▸ **Problem**
Until the last line is reached, keep transcribing the material exactly.

▸ **Dataset extract**
+++

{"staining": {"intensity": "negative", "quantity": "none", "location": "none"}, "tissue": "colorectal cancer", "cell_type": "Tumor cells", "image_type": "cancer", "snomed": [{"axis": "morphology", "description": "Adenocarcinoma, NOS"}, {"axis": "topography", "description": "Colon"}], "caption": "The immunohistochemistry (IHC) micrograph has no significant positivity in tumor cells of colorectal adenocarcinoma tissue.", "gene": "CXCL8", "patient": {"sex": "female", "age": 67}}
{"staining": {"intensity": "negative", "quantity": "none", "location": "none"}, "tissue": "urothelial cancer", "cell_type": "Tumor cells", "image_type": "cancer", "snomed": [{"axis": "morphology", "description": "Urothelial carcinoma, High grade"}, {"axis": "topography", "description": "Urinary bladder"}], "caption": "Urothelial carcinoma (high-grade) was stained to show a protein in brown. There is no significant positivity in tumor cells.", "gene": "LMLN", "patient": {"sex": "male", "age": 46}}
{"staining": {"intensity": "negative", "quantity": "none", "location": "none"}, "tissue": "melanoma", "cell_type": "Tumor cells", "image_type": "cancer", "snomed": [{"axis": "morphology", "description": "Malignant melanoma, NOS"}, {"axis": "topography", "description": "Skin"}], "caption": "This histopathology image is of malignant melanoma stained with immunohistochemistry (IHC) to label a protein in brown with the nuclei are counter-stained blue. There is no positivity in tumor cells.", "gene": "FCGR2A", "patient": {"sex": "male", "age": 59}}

+++

▸ **Solution**
{"staining": {"intensity": "negative", "quantity": "none", "location": "none"}, "tissue": "colorectal cancer", "cell_type": "Tumor cells", "image_type": "cancer", "snomed": [{"axis": "morphology", "description": "Adenocarcinoma, NOS"}, {"axis": "topography", "description": "Colon"}], "caption": "The immunohistochemistry (IHC) micrograph has no significant positivity in tumor cells of colorectal adenocarcinoma tissue.", "gene": "CXCL8", "patient": {"sex": "female", "age": 67}}
{"staining": {"intensity": "negative", "quantity": "none", "location": "none"}, "tissue": "urothelial cancer", "cell_type": "Tumor cells", "image_type": "cancer", "snomed": [{"axis": "morphology", "description": "Urothelial carcinoma, High grade"}, {"axis": "topography", "description": "Urinary bladder"}], "caption": "Urothelial carcinoma (high-grade) was stained to show a protein in brown. There is no significant positivity in tumor cells.", "gene": "LMLN", "patient": {"sex": "male", "age": 46}}
{"staining": {"intensity": "negative", "quantity": "none", "location": "none"}, "tissue": "melanoma", "cell_type": "Tumor cells", "image_type": "cancer", "snomed": [{"axis": "morphology", "description": "Malignant melanoma, NOS"}, {"axis": "topography", "description": "Skin"}], "caption": "This histopathology image is of malignant melanoma stained with immunohistochemistry (IHC) to label a protein in brown with the nuclei are counter-stained blue. There is no positivity in tumor cells.", "gene": "FCGR2A", "patient": {"sex": "male", "age": 59}}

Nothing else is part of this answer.